The booth behind me felt suddenly too small for the amount of air I was trying to pull into my lungs. Vanessa’s perfume—soft, expensive, carefully chosen—turned sharp in a way I hadn’t noticed before, like it belonged to a life that was already backing away from me.

She said my name again, quieter this time. “Dominic?”

But I didn’t hear concern in it anymore.

Only distance.

My fingers tightened around the phone so hard it almost hurt, as if pressure alone could reorder what I was seeing.

LEAKED FINANCIAL DOCUMENTS THREATEN REED & PARKER DEVELOPMENT.

The words didn’t blur. They stayed cruelly stable, refusing to soften no matter how many times I reread them.

My name sat beneath it like an accusation already signed into permanence.

Not a suggestion.
Not speculation.
A line drawn in ink that had already dried.

Dominic Reed, senior partner at Reed & Parker Development, is alleged to have authorized questionable transfers through affiliated shell entities tied to luxury expenditures and offshore consulting arrangements.

For a moment, my mind tried to reject it the way you reject bad lighting in a photograph—you assume it’s a trick, a reflection, something external that will correct itself if you just look again from a different angle.

But it didn’t change.

Nothing changed.

Then the phone vibrated again.

Thomas.

I answered immediately, too quickly, like the call itself had grabbed me by the collar.

“What exactly did she send?” I asked.
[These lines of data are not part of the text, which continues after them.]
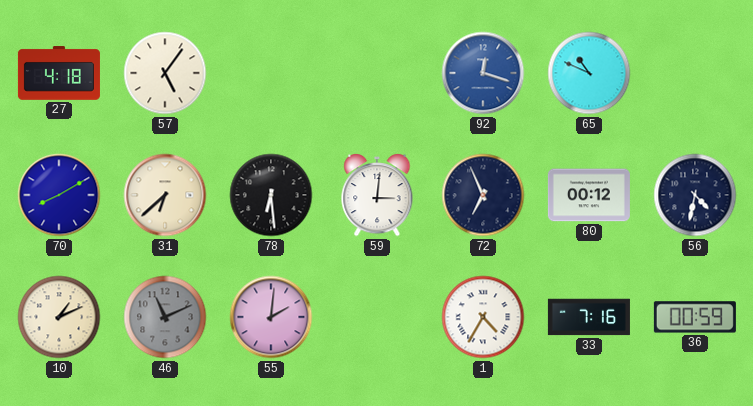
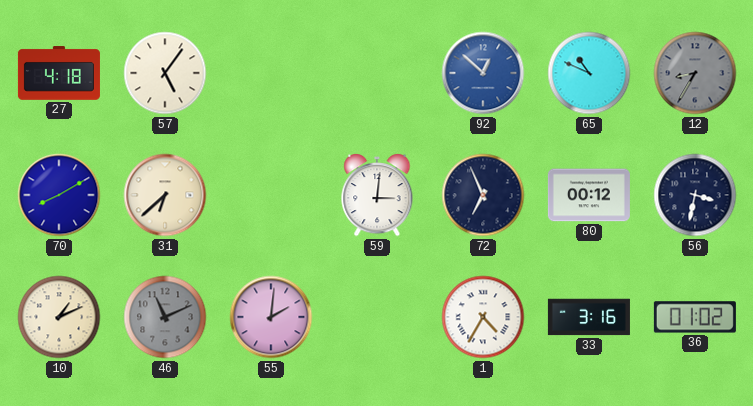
92: 12:18 -> 12:52
12: none -> 8:35
78: 6:29 -> none
56: 4:32 -> 3:32
33: 7:16 -> 3:16
36: 00:59 -> 01:02
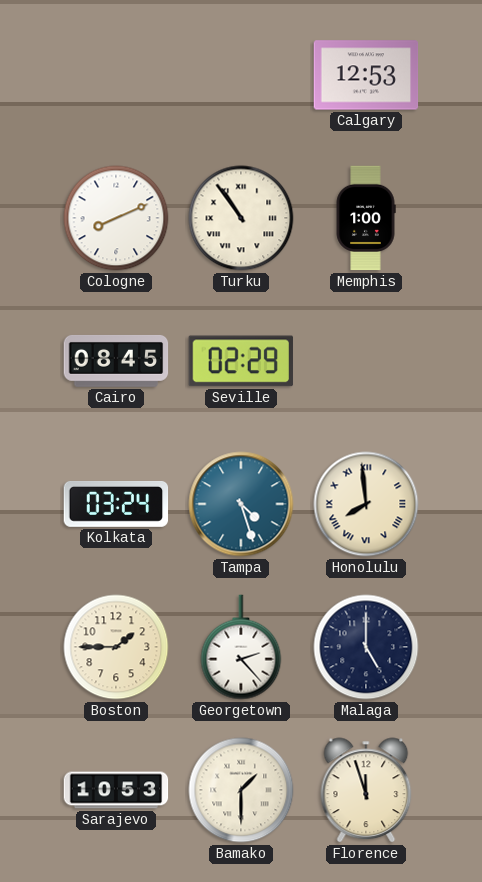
My voice didn’t sound like mine. It sounded stripped down, missing something essential.

There was a pause on the other end. The kind of pause people take when they already know the answer will make things worse.
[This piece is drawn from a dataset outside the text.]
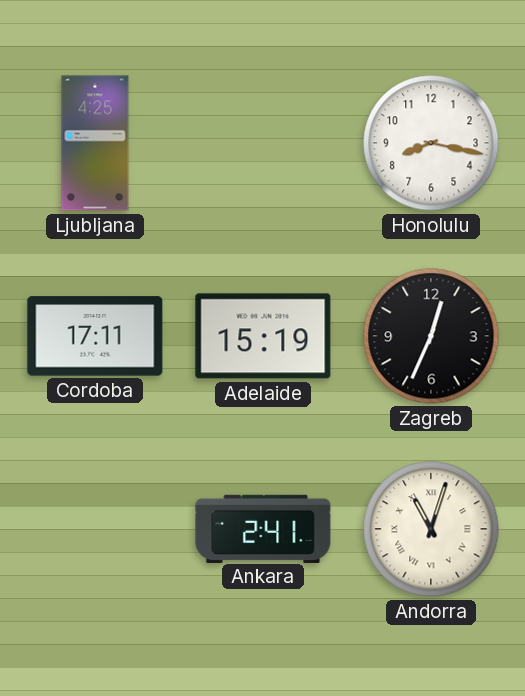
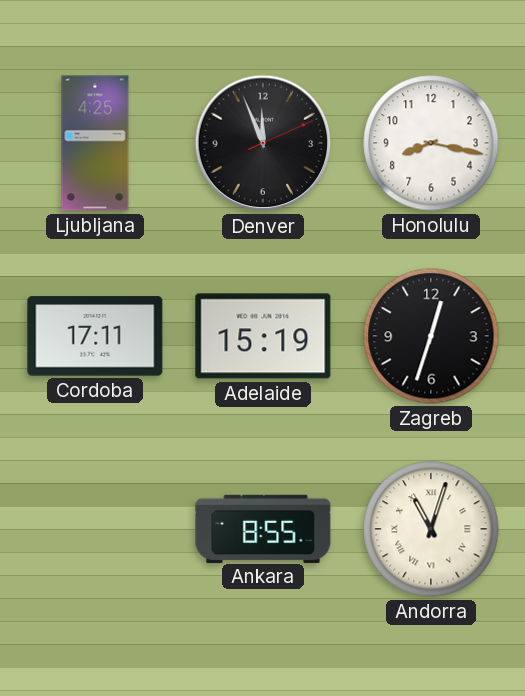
Denver: none -> 11:56
Zagreb: 12:34 -> 12:33
Ankara: 2:41 -> 8:55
“Divorce papers,” Thomas said finally. “A forensic accounting report. Screenshots. Travel records. Invoices. Wire transfers. Photographs.”

Each item landed separately, like bricks being dropped into still water.

“Photographs?” I repeated.

My voice sharpened on the word without permission.

Across the table, Vanessa had stopped moving entirely. Even her hand, which had been halfway to her glass, froze midair. Her eyes weren’t on me anymore—they were on the space between us, like she was trying to decide how far away she needed to be.

Thomas exhaled, slow and uneven.

“You and Ms. Hale,” he said. “Aspen. New York. The Gold Coast apartment.”

The restaurant didn’t react.

That was the strangest part.

The jazz kept flowing in lazy notes from somewhere unseen. A waiter still moved between tables with practiced calm, pouring champagne for an elderly couple near the window as if nothing in the world had ever been urgent. Rain continued sliding down the glass in thin, indifferent lines, like time itself refused to acknowledge what had just changed.

But my world collapsed inward anyway.

Not loudly.

Not dramatically.

Just… narrowing.

Until all I could hear was Thomas breathing on the other end of the call, waiting for me to say something that would make it less real.